China’s Big Tech billionaires have lately been loosening the purse strings at a remarkable rate in a philanthropic boom that has coincided with Beijing’s ongoing crackdown on the space.
Last month, Lei Jun, chairman of the world’s second-largest smartphone maker, Xiaomi, made waves after he donated company shares worth $2.2 billion to the Xiaomi Foundation and the Lei Jun Foundation, both of which he co-founded. According to filings to the Hong Kong Stock Exchange, Lei donated 616 million Class B shares worth HK$17.4 billion ($2.2 billion) to the Xiaomi Foundation and the Lei Jun Foundation.
Lei is not the only tech chieftain that has suddenly started feeling generous.
Over the past eight months, no less than five of China’s richest tech billionaires have pledged at least $13 billion of their personal or corporate fortunes to charitable foundations and initiatives, way above donations in previous years.
In April, Pony Ma, the founder of Tencent, pledged $7.7 billion of company money to education, clean energy and village revitalization initiatives.
In May, Wang Xing, founder of food delivery platform Meituan, announced a $2.3 billion donation toward education and scientific research while , Zhang Yiming, founder of ByteDance--the parent company of TikTok--gave $77 million of his own money to set up an education fund in his hometown in Fujian province.
It does not take a genius to connect the dots and see a link between the philanthropic boom by tech moguls and Beijing’s ongoing crackdown on the tech sector.
China's bubbling tech sector has been hit with a massive regulatory storm ever since Alibaba Group Holdings (NYSE:BABA) founder Jack Ma criticized his country's government last year for what he called excessive regulations.
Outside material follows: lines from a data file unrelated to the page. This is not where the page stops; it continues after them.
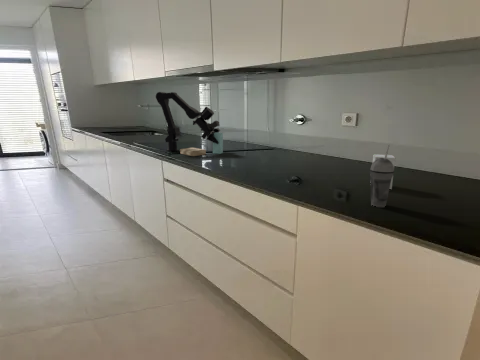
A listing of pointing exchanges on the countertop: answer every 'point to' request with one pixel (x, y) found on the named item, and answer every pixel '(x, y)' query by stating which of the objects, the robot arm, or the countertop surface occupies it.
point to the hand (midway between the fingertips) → (219, 143)
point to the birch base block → (193, 151)
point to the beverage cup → (381, 180)
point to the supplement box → (389, 157)
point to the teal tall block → (218, 147)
Beijing hit back by cancelling the much-anticipated IPO of Ma's Ant Group--the world’s largest fintech--before putting the company through a "rectification" process and announcing it would henceforth "prevent the disorderly expansion of capital." Regulators then turned their sights on Chinese ride-hailing giant Didi Global Inc. (NYSE:DIDI) for alleged data security violations before China's antitrust administrator ordered Tencent Music Entertainment (NYSE:TME)) to give its exclusive music licensing rights for online music.
It’s probably not a coincidence that Wang Xing has given away the billions just as his company was being probed by antitrust authorities with Meituan’s peer, Alibaba, slapped with a record-breaking $2.8 billion penalty just weeks prior.
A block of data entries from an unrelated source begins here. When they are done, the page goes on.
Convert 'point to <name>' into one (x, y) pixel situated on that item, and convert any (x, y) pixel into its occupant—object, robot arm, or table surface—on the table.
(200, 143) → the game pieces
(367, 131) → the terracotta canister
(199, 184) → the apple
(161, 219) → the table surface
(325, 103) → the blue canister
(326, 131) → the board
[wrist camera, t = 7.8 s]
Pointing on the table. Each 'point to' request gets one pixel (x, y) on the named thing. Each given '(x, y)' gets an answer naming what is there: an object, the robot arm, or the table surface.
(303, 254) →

According to Winston Wenyan Ma, author of The Digital War: How China's Tech Power Shapes the Future of AI, Blockchain, and Cyberspace, behind the wave of government crackdown are concerns by the state that certain industries are “benefiting a small group at the expense of broader prosperity.’’
Beijing’s latest five-year economic plan unequivocally states the government will focus on public welfare and reducing social inequality.
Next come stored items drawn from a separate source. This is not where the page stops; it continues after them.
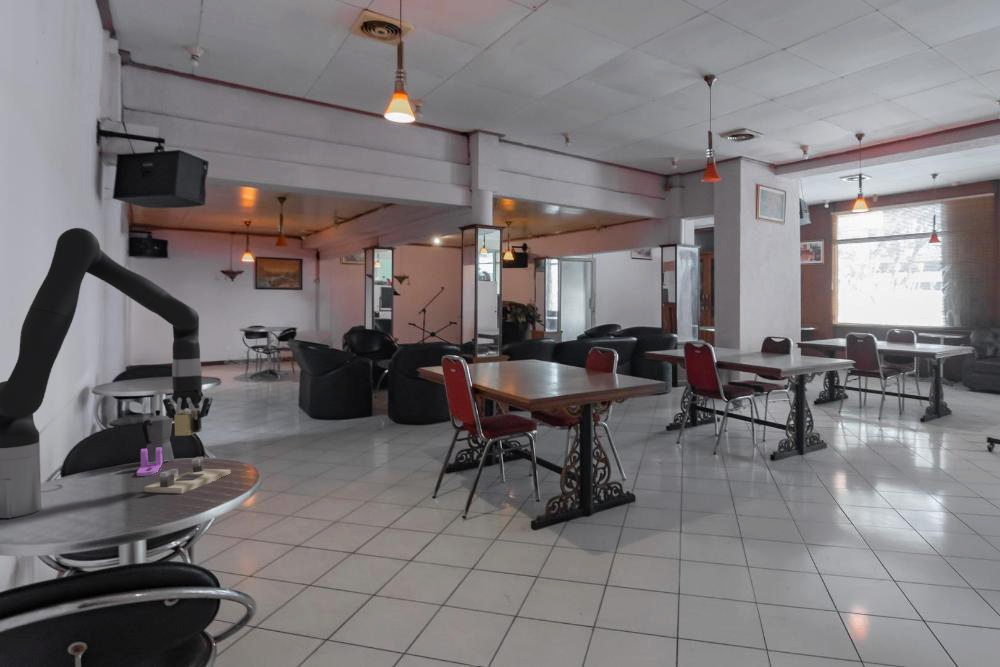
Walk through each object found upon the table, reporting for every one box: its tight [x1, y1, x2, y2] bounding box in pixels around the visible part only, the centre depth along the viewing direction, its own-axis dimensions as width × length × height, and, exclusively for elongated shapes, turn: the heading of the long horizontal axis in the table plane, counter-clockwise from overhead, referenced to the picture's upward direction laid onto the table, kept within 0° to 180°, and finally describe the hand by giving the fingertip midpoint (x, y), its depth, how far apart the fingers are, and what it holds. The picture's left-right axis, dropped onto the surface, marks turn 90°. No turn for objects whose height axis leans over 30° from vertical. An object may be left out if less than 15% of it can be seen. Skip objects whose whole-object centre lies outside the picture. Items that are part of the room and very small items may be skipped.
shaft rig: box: [144, 456, 232, 494], centre depth 162 cm, size 20×12×6 cm, turn 169°
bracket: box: [136, 447, 164, 477], centre depth 177 cm, size 13×6×7 cm, turn 24°
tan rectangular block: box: [174, 410, 203, 437], centre depth 162 cm, size 7×4×6 cm, turn 1°
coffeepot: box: [141, 409, 175, 462], centre depth 190 cm, size 15×9×18 cm, turn 4°
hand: (188, 431), depth 162 cm, fingers closed on tan rectangular block, 4 cm apart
Aligning with the ruling party
Tencent was careful to emphasize its willingness to contribute to public welfare in its memo after pledging the massive donation :
“...fund initiatives in areas including science, education, rural revitalization, carbon neutrality…and public welfare. [We are] committed to…tackling [these] issues [which are] priorities under China’s new development pattern. [We] should continue to respond to the ever-changing needs of the public and of the era, so as to develop and prosper together with society as a whole.”
It would be naive to expect the charitable contributions to fully placate authorities or help China’s Big Tech to escape Beijing’s regulatory whip. However, experts say billionaires can still use them to signal that their priorities are aligned with the ruling party’s. Naina Batra, CEO of AVPN, says China’s philanthropic sector spearheaded by the super rich is increasingly being used to reduce income inequality given the country’s inefficient secondary distribution due to the massive scale and complexity of the economy.